▶ _The problem_: Can you return, unchanged, every line of the material from the one containing "right hip: (42, 538, 3)" down to the one containing "right hip: (1041, 738, 4)", with both of those lines included?

▶ _Recorded information_:
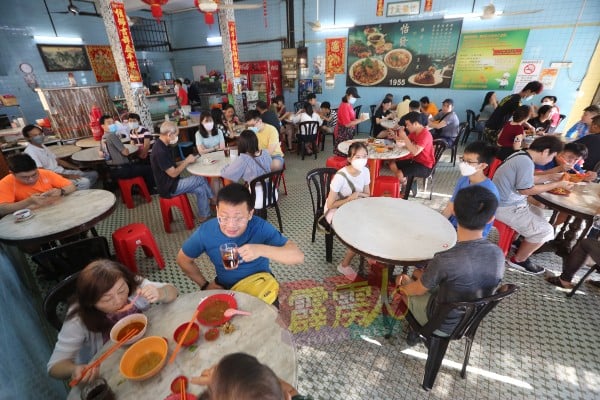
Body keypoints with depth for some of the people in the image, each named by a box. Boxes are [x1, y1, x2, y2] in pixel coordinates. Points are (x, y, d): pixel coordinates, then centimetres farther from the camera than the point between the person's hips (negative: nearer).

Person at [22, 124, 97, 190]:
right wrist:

...

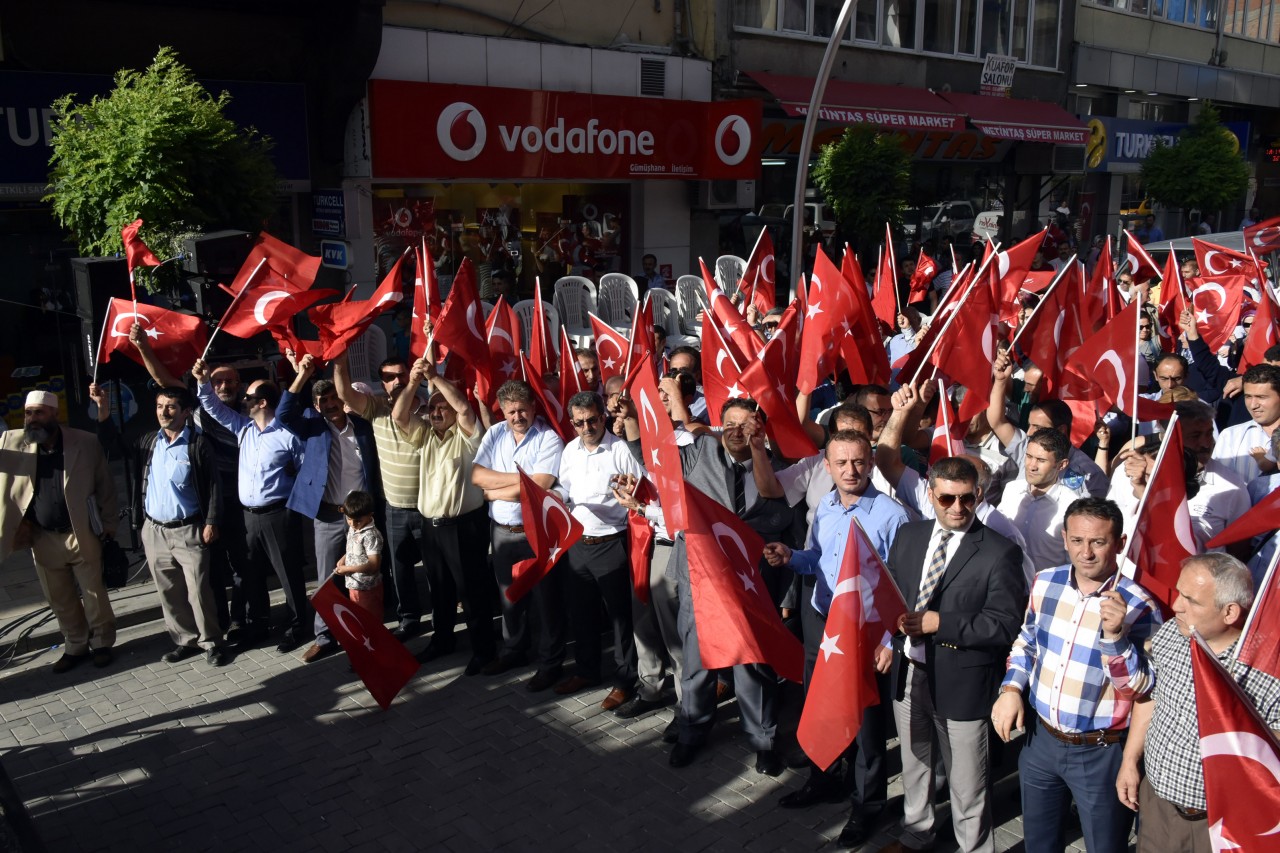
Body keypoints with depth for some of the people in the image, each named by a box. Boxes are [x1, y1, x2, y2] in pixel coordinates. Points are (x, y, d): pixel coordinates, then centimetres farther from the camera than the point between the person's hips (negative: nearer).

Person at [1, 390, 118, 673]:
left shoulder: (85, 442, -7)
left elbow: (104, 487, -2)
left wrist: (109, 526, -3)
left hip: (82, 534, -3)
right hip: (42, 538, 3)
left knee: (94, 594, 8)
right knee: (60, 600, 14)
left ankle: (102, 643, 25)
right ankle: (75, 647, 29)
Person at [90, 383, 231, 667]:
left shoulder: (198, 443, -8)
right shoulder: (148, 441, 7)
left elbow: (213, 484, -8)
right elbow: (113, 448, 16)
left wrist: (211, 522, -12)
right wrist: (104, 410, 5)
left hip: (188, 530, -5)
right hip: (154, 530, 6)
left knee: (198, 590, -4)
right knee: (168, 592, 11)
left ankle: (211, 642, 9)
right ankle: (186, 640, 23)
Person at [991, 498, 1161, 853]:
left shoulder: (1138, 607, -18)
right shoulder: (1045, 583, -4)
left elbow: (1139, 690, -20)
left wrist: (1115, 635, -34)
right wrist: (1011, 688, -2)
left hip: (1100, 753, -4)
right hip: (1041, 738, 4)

* * *

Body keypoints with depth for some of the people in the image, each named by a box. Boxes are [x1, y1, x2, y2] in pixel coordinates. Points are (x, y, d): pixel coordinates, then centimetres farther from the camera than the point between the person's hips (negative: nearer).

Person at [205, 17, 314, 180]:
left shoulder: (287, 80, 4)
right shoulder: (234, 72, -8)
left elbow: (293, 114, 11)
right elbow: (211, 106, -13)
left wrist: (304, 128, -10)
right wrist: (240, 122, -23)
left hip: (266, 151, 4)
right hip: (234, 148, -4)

▶ _Worked solution_:
right hip: (42, 538, 3)
left knee: (94, 594, 8)
right knee: (60, 600, 14)
left ankle: (102, 643, 25)
right ankle: (75, 647, 29)
Person at [90, 383, 231, 667]:
left shoulder: (198, 443, -8)
right shoulder: (148, 441, 7)
left elbow: (213, 484, -8)
right elbow: (113, 448, 16)
left wrist: (211, 522, -12)
right wrist: (104, 410, 5)
left hip: (188, 530, -5)
right hip: (154, 530, 6)
left knee: (198, 590, -4)
right knee: (168, 592, 11)
left ankle: (211, 642, 9)
right ankle: (186, 640, 23)
Person at [991, 498, 1161, 853]:
left shoulder: (1138, 607, -18)
right shoulder: (1045, 583, -4)
left elbow: (1139, 690, -20)
left wrist: (1115, 635, -34)
right wrist: (1011, 688, -2)
left hip: (1100, 753, -4)
right hip: (1041, 738, 4)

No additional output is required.